(Collected data entries)
########
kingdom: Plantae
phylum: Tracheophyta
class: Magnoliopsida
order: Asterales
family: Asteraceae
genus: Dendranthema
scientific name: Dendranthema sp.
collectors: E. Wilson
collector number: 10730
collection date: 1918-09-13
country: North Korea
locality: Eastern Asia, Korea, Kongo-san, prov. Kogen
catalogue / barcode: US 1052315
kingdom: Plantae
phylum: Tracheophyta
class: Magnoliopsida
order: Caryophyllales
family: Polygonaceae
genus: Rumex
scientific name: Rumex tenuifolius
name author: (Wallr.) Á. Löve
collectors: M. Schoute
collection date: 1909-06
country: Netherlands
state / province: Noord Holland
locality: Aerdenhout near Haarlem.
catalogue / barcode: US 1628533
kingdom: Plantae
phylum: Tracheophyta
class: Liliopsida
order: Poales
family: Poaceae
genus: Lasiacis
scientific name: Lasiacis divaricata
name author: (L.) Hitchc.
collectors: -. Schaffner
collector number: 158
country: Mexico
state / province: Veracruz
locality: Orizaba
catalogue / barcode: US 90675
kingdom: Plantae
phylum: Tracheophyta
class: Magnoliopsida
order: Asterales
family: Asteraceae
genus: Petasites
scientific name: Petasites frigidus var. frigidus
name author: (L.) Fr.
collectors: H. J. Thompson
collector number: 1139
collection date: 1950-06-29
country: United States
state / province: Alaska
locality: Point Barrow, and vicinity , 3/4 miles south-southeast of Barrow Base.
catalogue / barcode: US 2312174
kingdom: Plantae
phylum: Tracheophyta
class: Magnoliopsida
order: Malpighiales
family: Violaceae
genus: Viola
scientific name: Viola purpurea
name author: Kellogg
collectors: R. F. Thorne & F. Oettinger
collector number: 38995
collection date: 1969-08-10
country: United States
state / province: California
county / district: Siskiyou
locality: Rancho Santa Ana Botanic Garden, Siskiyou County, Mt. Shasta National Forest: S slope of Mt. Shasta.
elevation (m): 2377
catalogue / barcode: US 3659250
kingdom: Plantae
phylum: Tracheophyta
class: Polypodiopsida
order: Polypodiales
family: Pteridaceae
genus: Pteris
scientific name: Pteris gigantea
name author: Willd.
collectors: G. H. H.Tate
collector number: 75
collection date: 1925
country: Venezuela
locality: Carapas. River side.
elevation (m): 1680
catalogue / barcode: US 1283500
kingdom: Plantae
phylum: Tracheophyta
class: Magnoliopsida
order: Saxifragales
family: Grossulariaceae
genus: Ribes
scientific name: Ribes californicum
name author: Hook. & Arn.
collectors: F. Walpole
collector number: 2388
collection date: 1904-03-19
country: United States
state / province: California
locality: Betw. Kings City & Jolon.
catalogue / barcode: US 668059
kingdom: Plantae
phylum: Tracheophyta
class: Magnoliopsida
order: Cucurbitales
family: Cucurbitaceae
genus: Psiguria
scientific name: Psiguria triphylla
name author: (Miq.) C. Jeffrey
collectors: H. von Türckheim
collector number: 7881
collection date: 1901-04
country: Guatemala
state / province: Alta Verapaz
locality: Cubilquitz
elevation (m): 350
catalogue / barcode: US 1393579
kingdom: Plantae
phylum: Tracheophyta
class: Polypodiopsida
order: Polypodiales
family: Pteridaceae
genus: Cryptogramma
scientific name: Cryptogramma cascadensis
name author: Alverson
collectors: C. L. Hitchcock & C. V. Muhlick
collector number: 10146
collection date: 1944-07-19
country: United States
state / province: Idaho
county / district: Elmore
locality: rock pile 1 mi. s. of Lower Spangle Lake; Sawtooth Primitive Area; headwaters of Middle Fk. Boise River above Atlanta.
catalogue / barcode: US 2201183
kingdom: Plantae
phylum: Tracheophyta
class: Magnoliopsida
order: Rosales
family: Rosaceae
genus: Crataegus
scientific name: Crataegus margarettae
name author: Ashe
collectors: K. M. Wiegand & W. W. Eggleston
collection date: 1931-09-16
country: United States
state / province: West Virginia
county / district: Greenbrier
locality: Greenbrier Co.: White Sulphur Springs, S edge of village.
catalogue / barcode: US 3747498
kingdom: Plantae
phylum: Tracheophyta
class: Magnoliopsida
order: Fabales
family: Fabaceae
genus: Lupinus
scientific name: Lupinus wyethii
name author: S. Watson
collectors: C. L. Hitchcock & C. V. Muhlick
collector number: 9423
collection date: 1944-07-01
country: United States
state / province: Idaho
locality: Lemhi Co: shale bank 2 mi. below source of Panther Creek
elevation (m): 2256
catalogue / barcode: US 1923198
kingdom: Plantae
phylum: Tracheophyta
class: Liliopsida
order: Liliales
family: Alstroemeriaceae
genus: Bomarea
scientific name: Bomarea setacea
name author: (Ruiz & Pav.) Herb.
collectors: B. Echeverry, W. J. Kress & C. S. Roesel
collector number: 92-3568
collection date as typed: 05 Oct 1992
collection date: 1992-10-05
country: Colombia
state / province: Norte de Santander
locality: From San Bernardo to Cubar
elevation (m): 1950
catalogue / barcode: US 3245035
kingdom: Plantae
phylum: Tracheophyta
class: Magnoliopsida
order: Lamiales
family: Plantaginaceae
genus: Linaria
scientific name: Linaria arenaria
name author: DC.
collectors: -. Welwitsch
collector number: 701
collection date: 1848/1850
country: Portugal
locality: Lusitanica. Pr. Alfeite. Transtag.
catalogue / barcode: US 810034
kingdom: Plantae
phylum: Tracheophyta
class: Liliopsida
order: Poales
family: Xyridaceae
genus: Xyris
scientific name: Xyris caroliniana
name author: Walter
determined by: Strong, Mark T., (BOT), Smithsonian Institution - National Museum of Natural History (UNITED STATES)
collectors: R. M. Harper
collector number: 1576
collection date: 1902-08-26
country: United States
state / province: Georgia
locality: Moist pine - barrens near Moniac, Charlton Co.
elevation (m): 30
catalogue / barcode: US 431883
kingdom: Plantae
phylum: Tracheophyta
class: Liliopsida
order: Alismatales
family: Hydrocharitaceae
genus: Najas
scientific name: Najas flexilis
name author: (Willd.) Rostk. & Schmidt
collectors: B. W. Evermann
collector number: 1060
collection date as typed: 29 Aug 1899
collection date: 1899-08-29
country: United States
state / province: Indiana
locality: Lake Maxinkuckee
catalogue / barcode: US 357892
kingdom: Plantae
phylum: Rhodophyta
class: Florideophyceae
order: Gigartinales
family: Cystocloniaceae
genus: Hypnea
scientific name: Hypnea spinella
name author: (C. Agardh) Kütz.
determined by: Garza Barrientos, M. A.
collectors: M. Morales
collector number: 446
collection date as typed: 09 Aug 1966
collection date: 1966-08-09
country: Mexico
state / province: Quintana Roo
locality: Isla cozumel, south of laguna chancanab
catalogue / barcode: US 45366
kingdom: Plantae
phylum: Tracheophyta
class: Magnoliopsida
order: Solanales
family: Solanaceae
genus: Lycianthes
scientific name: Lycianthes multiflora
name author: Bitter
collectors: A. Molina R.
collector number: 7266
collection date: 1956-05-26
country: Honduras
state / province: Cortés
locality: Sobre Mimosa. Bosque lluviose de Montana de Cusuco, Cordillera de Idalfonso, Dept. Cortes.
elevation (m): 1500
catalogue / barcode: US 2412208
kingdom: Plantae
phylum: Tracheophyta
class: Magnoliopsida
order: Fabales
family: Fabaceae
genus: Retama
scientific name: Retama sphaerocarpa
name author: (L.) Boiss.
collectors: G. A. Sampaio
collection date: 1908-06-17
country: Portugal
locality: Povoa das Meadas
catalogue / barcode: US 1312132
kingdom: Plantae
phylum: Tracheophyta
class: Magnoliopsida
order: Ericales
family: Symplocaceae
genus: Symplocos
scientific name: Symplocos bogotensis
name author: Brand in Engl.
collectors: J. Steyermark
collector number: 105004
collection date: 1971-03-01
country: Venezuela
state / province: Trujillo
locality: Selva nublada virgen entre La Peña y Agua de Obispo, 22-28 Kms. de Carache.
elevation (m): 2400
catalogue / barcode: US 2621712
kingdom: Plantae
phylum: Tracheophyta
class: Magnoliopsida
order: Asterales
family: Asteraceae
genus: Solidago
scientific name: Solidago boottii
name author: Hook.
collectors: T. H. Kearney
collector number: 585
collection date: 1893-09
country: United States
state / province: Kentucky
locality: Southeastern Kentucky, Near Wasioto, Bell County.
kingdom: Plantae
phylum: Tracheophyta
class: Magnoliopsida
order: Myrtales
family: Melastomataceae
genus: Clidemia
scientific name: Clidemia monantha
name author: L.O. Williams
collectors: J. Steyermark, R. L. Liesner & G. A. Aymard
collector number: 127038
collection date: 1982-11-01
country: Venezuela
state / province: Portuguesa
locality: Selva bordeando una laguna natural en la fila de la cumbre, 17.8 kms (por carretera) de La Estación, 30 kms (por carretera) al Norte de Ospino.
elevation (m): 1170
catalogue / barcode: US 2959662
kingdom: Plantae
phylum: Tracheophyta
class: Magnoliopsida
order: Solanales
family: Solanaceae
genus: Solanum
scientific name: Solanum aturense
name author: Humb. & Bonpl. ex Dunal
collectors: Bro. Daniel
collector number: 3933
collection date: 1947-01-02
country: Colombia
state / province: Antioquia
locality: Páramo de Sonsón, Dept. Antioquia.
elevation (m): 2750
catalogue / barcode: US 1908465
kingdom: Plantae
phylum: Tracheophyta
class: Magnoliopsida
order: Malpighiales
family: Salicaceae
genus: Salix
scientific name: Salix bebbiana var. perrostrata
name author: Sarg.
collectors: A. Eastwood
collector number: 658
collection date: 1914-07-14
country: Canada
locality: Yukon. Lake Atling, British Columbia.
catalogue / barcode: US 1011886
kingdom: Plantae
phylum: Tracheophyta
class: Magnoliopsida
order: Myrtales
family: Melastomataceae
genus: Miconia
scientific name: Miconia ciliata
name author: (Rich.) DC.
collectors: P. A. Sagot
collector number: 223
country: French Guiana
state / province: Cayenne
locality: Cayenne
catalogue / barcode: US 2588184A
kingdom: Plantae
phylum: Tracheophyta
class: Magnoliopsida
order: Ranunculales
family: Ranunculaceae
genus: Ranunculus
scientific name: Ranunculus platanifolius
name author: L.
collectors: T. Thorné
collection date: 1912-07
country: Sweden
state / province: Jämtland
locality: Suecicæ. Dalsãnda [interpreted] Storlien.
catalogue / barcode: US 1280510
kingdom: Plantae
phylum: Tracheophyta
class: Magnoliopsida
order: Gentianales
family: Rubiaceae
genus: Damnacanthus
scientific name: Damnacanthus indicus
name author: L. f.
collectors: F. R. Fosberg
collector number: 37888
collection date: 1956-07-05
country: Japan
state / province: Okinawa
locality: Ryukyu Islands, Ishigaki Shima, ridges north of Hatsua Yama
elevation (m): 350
########
#### [Exercise details]
In the stretch from the line containing "collection date: 1969-08-10" through the line containing "locality: Carapas. River side.", switch "locality" to "site" and give those lines again with nothing else changed.

#### [Right answer]
collection date: 1969-08-10
country: United States
state / province: California
county / district: Siskiyou
site: Rancho Santa Ana Botanic Garden, Siskiyou County, Mt. Shasta National Forest: S slope of Mt. Shasta.
elevation (m): 2377
catalogue / barcode: US 3659250
kingdom: Plantae
phylum: Tracheophyta
class: Polypodiopsida
order: Polypodiales
family: Pteridaceae
genus: Pteris
scientific name: Pteris gigantea
name author: Willd.
collectors: G. H. H.Tate
collector number: 75
collection date: 1925
country: Venezuela
site: Carapas. River side.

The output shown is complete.